** Extract provided **
Don't look in the "premium" bulbs - they're in the cheap seats. If you want to save a trip, call them and shoot them that item # and the person who answers the phone can look up inventory on their computer and tell you whether they have them in stock or not. Good luck.


----------



## jmrmotorhead

Update-
Looks like adding A fourth lamp at 15 inches off the sub was a bad move. Since then I've noticed some algae starting to form (staghorn, hair, and brush). Tried everything from h202, manual removal, upping co2, and double checking ferts, no luck stopping it. It still hasn't gotten out of control, thank god, so I shot a pm off to moose to see his thoughts. He said he thought my issue was too much light, so I double checked my charts and heights, and sure enough I had around 60 micromols of par (as far as I can tell). So today I built a temporary PVC bar to suspend the lamps about 20 inches off the substrate. This should give me around 30 micromols of par, and should lower my demands of nutrients. I hope this will help knock out the algae, and I'll post an update in a few weeks. Just wanted to say be careful, these lights are more than capable of pushing nutrients to the limit, leading to an imbalance.

Matt


----------



## sockfish

*Paydirt!*



Hoppy said:


> Here is an article by a guy I know extremely well: http://www.aquabotanic.com/?p=1497


 
THANK YOU for this link! It was simple enough for me to finally figure out PARs and Watts to decide what I need and how to get it in a low budget style.

** Exercises **
a – Copy the passage of the aquarium lighting thread from "## sockfish" to "low budget style.".
b – In the aquarium lighting thread, does each statement agree with it? Answer yes or no for each and quote the words that decide it. (i) jmrmotorhead placed a fourth lamp 15 inches off the substrate. (ii) The temporary PVC bar holds the lamps about 30 inches above the substrate. (iii) The algae had gotten out of control.
c – Which kinds of algae does jmrmotorhead report seeing in the aquarium lighting thread?

** Material supplied **
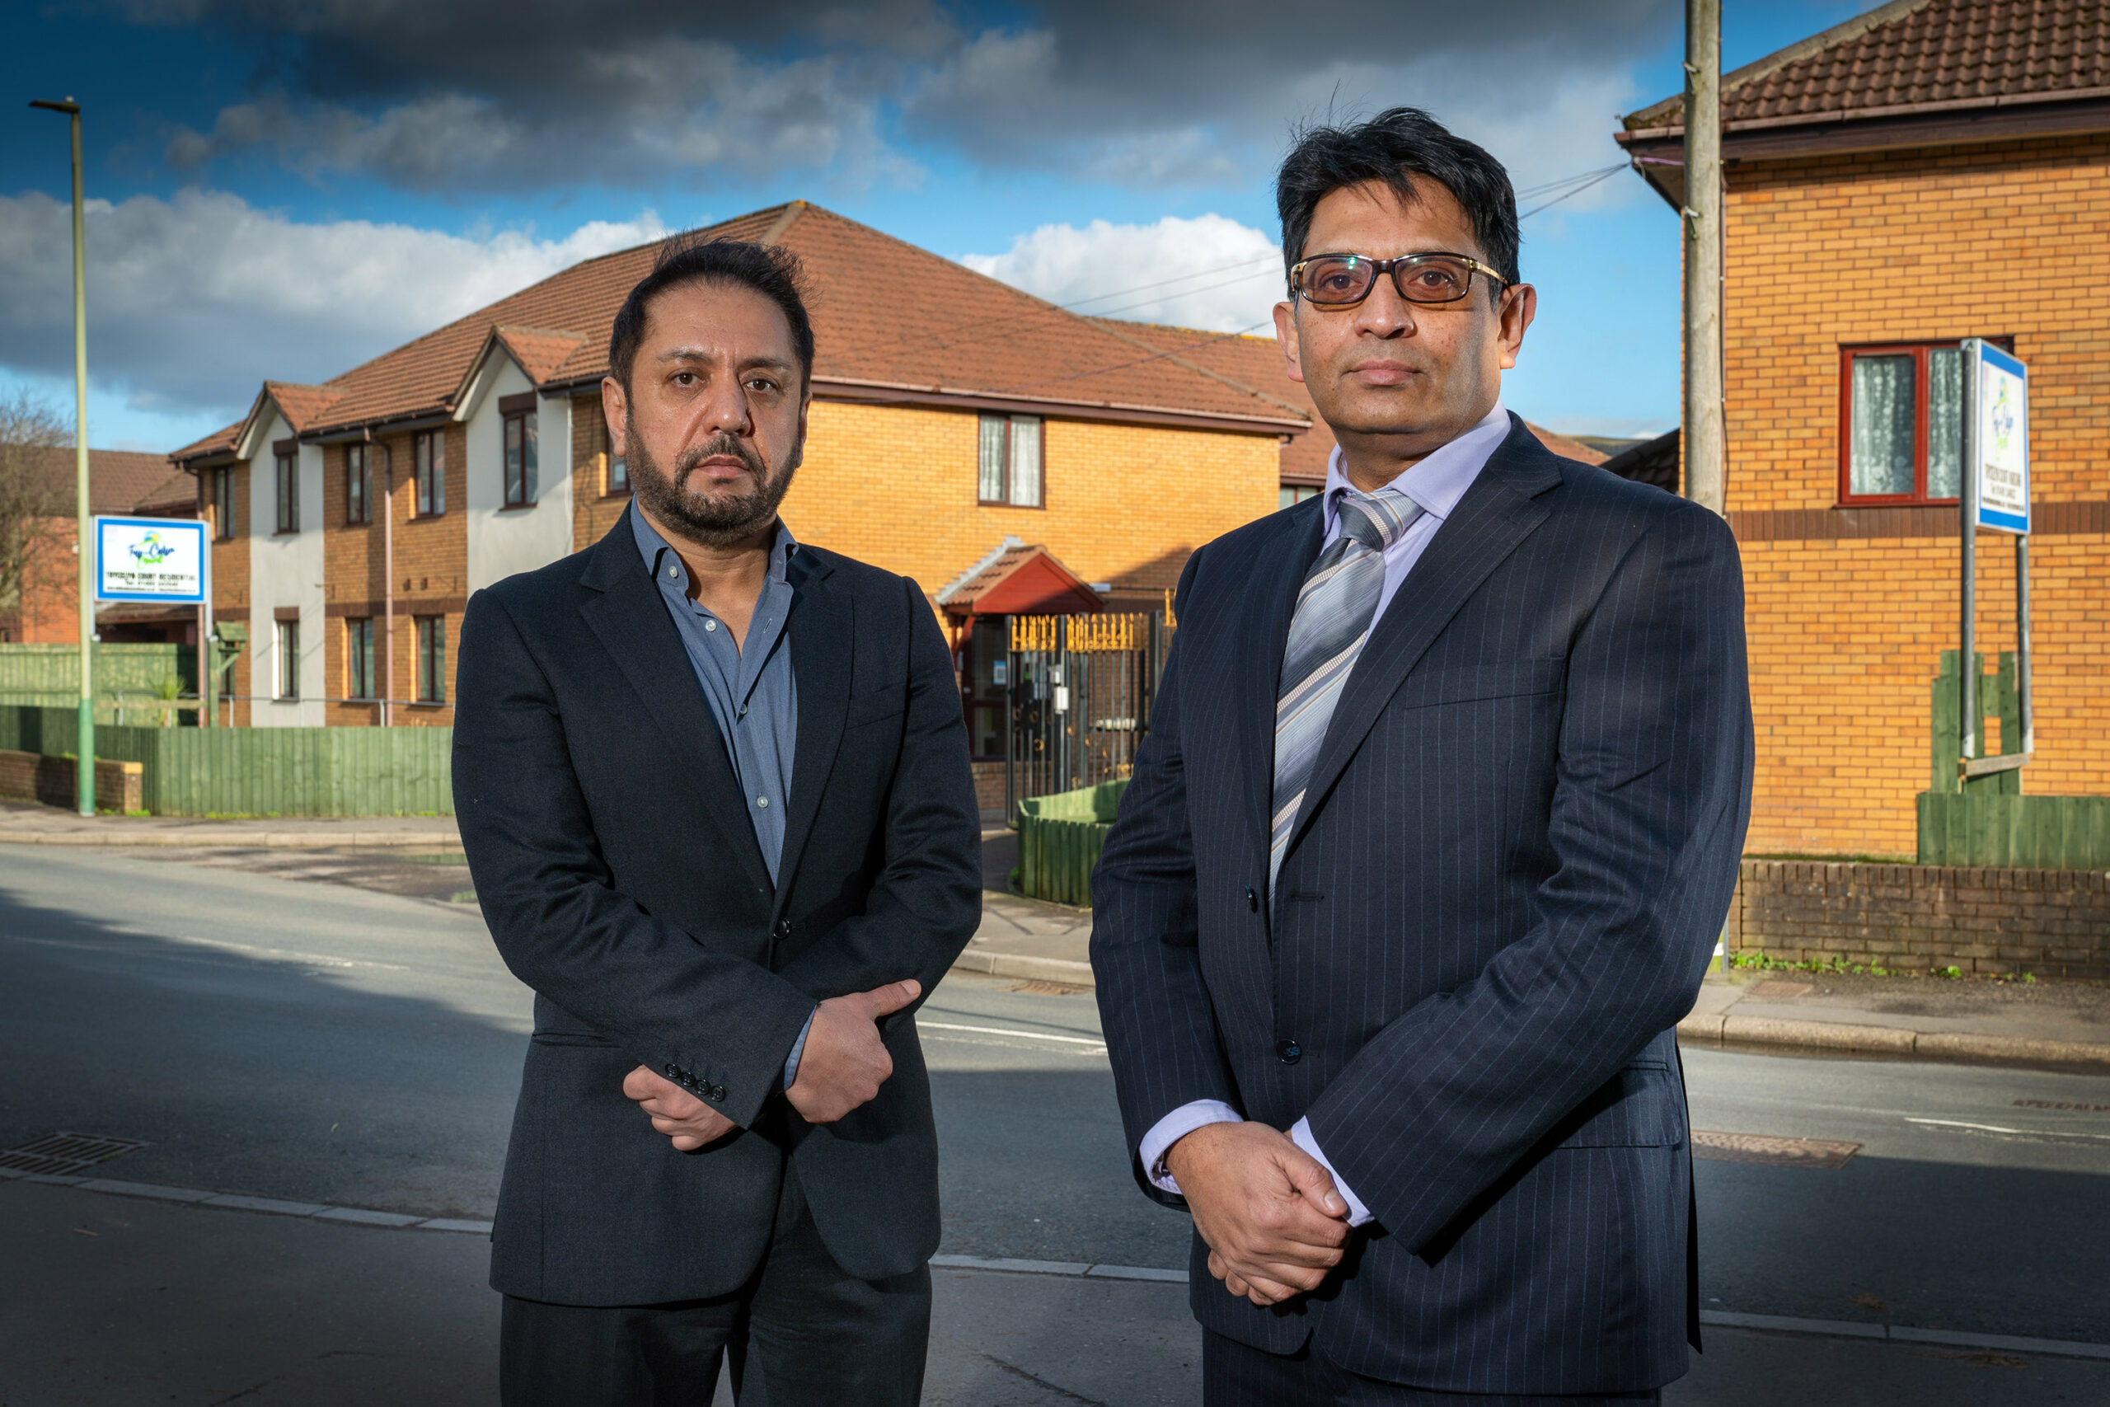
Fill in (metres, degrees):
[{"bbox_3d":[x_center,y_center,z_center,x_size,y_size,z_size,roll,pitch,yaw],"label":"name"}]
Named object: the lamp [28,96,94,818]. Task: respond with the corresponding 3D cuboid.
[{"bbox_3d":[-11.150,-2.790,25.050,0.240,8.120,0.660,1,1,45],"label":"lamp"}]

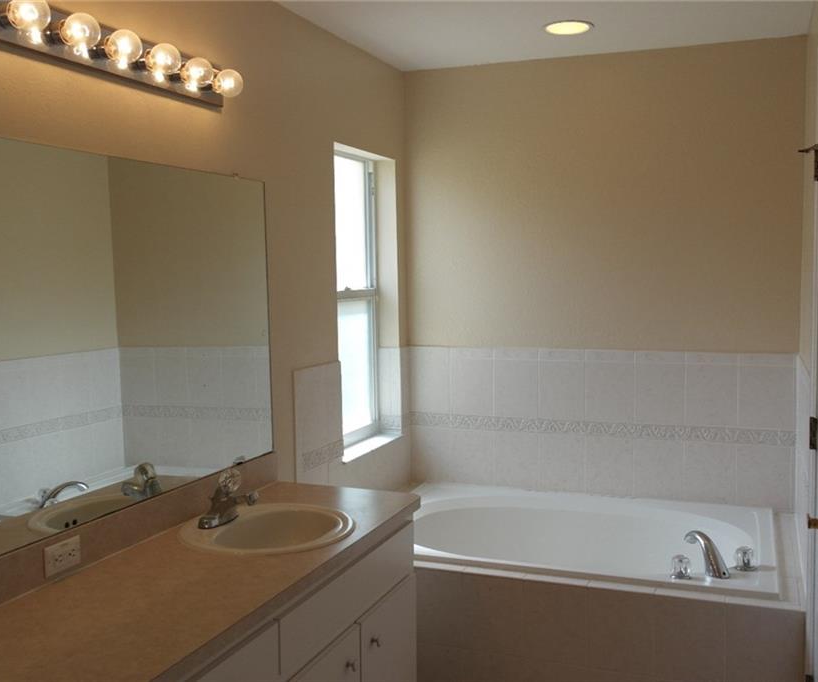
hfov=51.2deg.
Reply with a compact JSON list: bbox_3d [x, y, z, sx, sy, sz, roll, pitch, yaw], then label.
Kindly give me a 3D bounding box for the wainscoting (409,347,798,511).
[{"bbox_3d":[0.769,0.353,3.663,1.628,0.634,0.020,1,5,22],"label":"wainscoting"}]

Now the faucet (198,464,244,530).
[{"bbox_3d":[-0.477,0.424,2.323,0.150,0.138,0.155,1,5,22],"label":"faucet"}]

** Results of the tasks **
a –
## sockfish

*Paydirt!*



Hoppy said:


> Here is an article by a guy I know extremely well: http://www.aquabotanic.com/?p=1497


 
THANK YOU for this link! It was simple enough for me to finally figure out PARs and Watts to decide what I need and how to get it in a low budget style.

b –
(i) Yes: "adding A fourth lamp at 15 inches off the sub was a bad move"
(ii) No: "suspend the lamps about 20 inches off the substrate"
(iii) No: "It still hasn't gotten out of control"

c – Staghorn, hair, and brush algae.